2. Shin-Soo Choo -- He does what a team needs its leadoff hitter to do: He gets on base. I think he was out of position playing center field in Cincinnati. A move back to right field will do him good. He's got some power, good speed and he's a good outfielder. The only drawback is his agent is probably going to demand a six- or seven-year deal.

3. Jacoby Ellsbury -- The most overrated player on the free agent market this year. Some stupid GM is going to give this player over $100 million, even though guys who make their living with their legs always start to decline around age 30. Guess what? Ellsbury is 30. Aside from one season (2011), Ellsbury has never been a power hitter. His two best skills are his basestealing and his ability to play center field. Those are two things that leave with age. Caveat emptor.

4. Curtis Granderson -- Injuries ruined his 2013, but he hit 40-plus homers in both 2011 and 2012. Even though his numbers were aided by the short porch at Yankee Stadium, a healthy Granderson figures to provide some power production. Would be a decent value for somebody, if the injuries are behind him.

5. Nelson Cruz -- His stock fell because of his Biogenesis suspension. Some will ask whether his power production is a mirage. Maybe it is. But some team is going to get him for cheaper than the usual market rate for a player with Cruz's numbers, and that could pay off.

Saturday, March 30, 2013

Now for some useless predictions

It's been quite a week for Detroit Tigers ace Justin Verlander. He was on the cover of Sports Illustrated's baseball preview edition, which arrived in my mailbox on Friday. He also signed a record contract that could earn him as much as $202 million over the next eight years.

I can't blame the Tigers for locking up Verlander long-term. The guy is the best pitcher in baseball, bar none. But being a White Sox fan, I'm in the business of trying to jinx Verlander. Accordingly, he's pictured here on this blog with my season predictions. Hopefully, in combination with his appearance on the SI cover, this will cause him to have a crappy season and give the Sox a fighting chance in the AL Central.

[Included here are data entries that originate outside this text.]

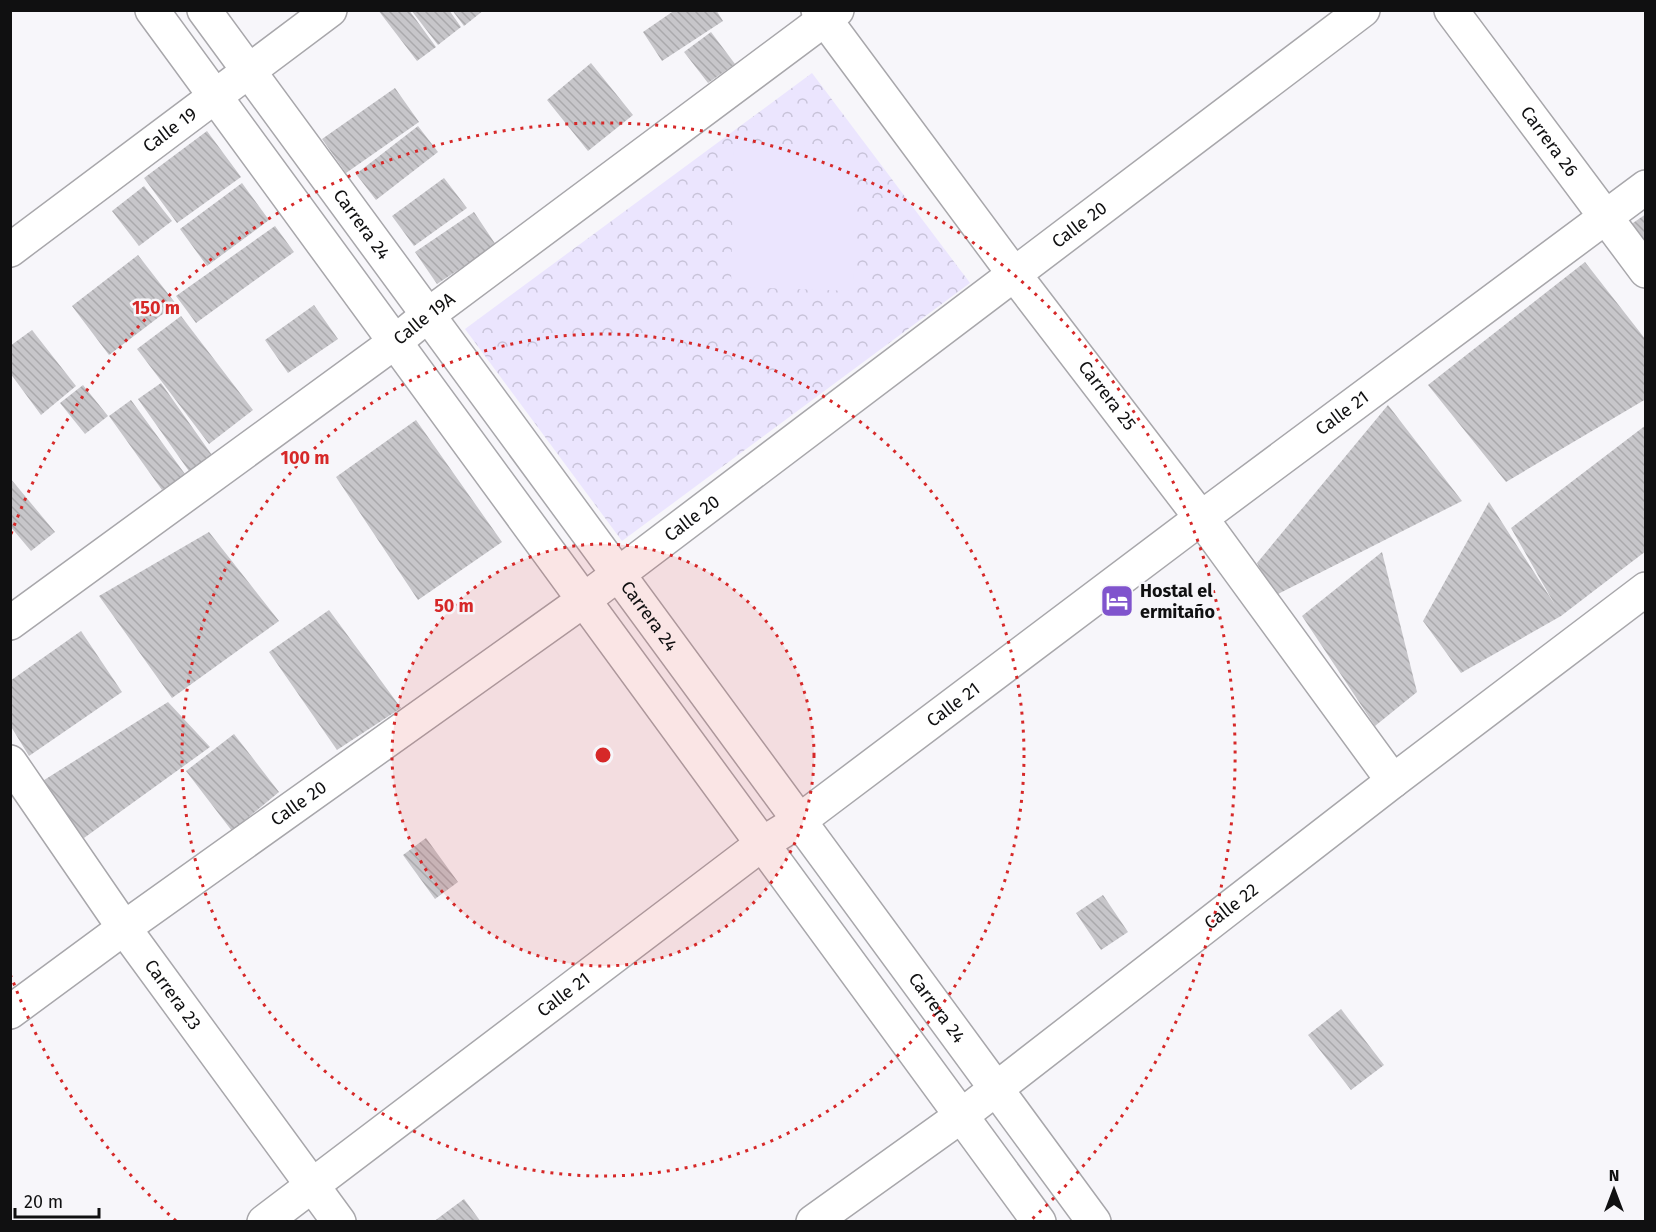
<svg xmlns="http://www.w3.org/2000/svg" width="1656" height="1232" font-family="'Fira Sans',sans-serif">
<defs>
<pattern id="forest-crowns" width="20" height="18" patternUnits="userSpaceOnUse" patternTransform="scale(1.5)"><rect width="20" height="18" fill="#ebe5fe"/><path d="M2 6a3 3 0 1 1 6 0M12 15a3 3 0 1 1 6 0" fill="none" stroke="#c8c3d9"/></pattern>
<pattern id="building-back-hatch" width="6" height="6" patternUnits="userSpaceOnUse" patternTransform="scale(1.5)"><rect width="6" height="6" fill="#c7c6ca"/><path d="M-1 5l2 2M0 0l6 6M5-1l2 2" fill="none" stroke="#aaa9ac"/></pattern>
</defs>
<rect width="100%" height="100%" fill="#f7f6fa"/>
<path fill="url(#forest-crowns)" d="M812,73L970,283L622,541L465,329Z"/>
<path fill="#ebe5fe" d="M734,144L855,146L853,291L731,287Z"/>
<path fill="url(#building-back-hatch)" d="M378,10H409L436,47L417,61Z
M411,10H449L461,27L438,45Z
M452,10H484L464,26Z
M675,10H716L723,21L662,61L643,32Z
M711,32L735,64L708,83L684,52Z
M591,63L633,115L588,151L547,100Z
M395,88L419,122L346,173L322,139Z
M418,126L438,152L376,200L356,174Z
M207,131L241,177L177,223L144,178Z
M444,178L467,208L414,246L392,216Z
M242,183L269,220L207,266L180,229Z
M144,186L172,221L139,246L112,211Z
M474,212L496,245L437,284L415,252Z
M1646,214V242L1630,225Z
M275,226L294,252L196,323L176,296Z
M138,255L176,304L109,355L72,306Z
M1585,262L1646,340V399L1506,482L1428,385Z
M314,305L338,339L288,373L265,340Z
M181,316L253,410L209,444L137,349Z
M32,330L76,386L41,415L10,373V346Z
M161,383L214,458L191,474L138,399Z
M83,385L108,416L85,434L60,403Z
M131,400L185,474L162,490L109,416Z
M1388,405L1462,501L1274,596L1257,563Z
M416,420L502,542L418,600L336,477Z
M1646,425V551L1561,616L1461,673L1423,621L1489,502L1555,605L1511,528Z
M10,478L55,532L31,551L10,526Z
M209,532L279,621L172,698L99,596Z
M1382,552L1417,692L1375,726L1302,616Z
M329,610L401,708L337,750L269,652Z
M81,631L122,692L29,756L10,725V681Z
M168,702L210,747L84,838L41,782Z
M234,734L279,792L232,831L186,771Z
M426,838L458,882L435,899L403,855Z
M1103,895L1128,932L1101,950L1076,913Z
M1341,1009L1384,1065L1351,1090L1308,1035Z
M464,1199L481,1222H433Z"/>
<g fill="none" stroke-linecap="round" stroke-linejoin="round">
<defs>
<g id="minor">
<path d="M152,10L1039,1222"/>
<path id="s1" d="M204,10L1094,1222"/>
<path id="s2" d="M818,10L1014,274L1201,518L1393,781"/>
<path id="s3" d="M1451,10L1646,271"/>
<path id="s4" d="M10,250L330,10"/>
<path id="s5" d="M10,623L395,342L428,315L837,10"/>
<path id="s6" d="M10,762L124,928L339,1222"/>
<path id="s7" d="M10,1012L124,928L584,600L1363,10"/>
<path id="s8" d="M264,1222L762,844L799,821L1201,518L1646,187"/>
<path id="s9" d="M813,1222L961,1116L1393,781L1646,589"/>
</g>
</defs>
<use href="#minor" stroke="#a8a7ab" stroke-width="36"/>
<use href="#minor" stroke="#fff" stroke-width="33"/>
</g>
<circle cx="603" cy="755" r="211" fill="#d62828" fill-opacity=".12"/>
<g fill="none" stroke="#d62828" stroke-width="3" stroke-dasharray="3 6">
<circle cx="603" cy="755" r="211"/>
<circle cx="603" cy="755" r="421"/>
<path d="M176 1221A632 632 0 0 1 11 976M11 534A632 632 0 1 1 1030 1221"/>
</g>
<defs>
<symbol id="hotel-square" viewBox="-11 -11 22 22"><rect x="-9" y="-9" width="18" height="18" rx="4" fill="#8054cd" stroke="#f7f6fa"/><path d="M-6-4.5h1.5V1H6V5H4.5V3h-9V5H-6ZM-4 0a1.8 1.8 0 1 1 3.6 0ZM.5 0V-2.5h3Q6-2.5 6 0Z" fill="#fff"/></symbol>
</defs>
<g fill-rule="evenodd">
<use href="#hotel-square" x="1098" y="582" width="38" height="38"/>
</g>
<g text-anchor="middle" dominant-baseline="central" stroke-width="5" stroke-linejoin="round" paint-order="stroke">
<g font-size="18" fill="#101011" stroke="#f7f6fa">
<text stroke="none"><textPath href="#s4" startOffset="200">Calle 19</textPath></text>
<text stroke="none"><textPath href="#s3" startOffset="164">Carrera 26</textPath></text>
<text stroke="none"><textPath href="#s1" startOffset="266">Carrera 24</textPath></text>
<text stroke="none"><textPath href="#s7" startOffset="1328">Calle 20</textPath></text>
<text stroke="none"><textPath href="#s5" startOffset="514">Calle 19A</textPath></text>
<text stroke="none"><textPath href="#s2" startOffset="482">Carrera 25</textPath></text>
<text stroke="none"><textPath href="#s8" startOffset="1348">Calle 21</textPath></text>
<text stroke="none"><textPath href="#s7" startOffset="842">Calle 20</textPath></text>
<text stroke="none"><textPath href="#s1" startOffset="752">Carrera 24</textPath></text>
<text stroke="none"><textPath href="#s8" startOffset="862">Calle 21</textPath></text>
<text stroke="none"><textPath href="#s7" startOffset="356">Calle 20</textPath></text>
<text stroke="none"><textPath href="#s9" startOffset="524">Calle 22</textPath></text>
<text stroke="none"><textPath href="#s6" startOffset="284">Carrera 23</textPath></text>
<text stroke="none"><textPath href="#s8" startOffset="376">Calle 21</textPath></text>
<text stroke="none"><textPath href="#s1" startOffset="1238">Carrera 24</textPath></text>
</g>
<g font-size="18" font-weight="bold" fill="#101011" stroke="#f7f6fa" text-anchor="start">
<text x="1140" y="591">Hostal el<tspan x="1140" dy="21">ermitaño</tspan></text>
</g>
</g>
<circle cx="603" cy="755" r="9" fill="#d62828" stroke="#f7f6fa" stroke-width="3"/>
<g font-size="18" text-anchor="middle" font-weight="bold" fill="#d62828" stroke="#f7f6fa" stroke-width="5" stroke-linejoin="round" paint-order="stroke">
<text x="156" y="314">150 m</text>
<text x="305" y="464">100 m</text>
<text x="454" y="612">50 m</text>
</g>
<rect width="1656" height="1232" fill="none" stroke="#101011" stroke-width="24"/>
<g transform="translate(1614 1190)" stroke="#f7f6fa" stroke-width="4.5" paint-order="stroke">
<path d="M0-4.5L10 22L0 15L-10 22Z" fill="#101011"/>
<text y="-9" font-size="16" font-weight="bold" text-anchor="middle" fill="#101011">N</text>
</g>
<path d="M15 1208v9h84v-9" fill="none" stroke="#101011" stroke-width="3"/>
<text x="24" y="1208" font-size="18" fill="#101011" stroke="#f7f6fa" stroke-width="4.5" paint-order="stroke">20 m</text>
</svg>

Now, for some predictions. Mind you, I'm really bad at this. But hey, we're on the eve of a new season, and what's a baseball blog without some useless prognostication?

AL East
1. Rays
2. Blue Jays
3. Yankees
4. Red Sox
5. Orioles

AL Central
1. Tigers
2. White Sox
3. Indians
4. Royals
5. Twins

AL West
1. Rangers
2. Angels
3. A's
4. Mariners
5. Astros

AL MVP: Miguel Cabrera, Tigers
AL Cy Young: David Price, Rays
AL Rookie of the Year: Wil Myers, Rays

NL East
1. Nationals
2. Braves
3. Phillies
4. Mets
5. Marlins

NL Central
1. Cardinals
2. Reds
3. Brewers
4. Pirates
5. Cubs

NL West
1. Giants
2. Dodgers
3. Padres
4. Diamondbacks
5. Rockies

NL MVP: Matt Kemp, Dodgers
NL Cy Young: Matt Cain, Giants
NL Rookie of the Year: Shelby Miller, Cardinals

Playoffs:
AL Wild Card: Angels over Blue Jays
NL Wild Card: Dodgers over Reds

AL Division Series:
Tigers over Angels
Rays over Rangers

NL Division Series:
Nationals over Dodgers
Giants over Cardinals

ALCS:
Tigers over Rays

NLCS:
Nationals over Giants

World Series:
Nationals over Tigers

Come October, we'll come back to this entry and laugh about how wrong I was. Guarantee it.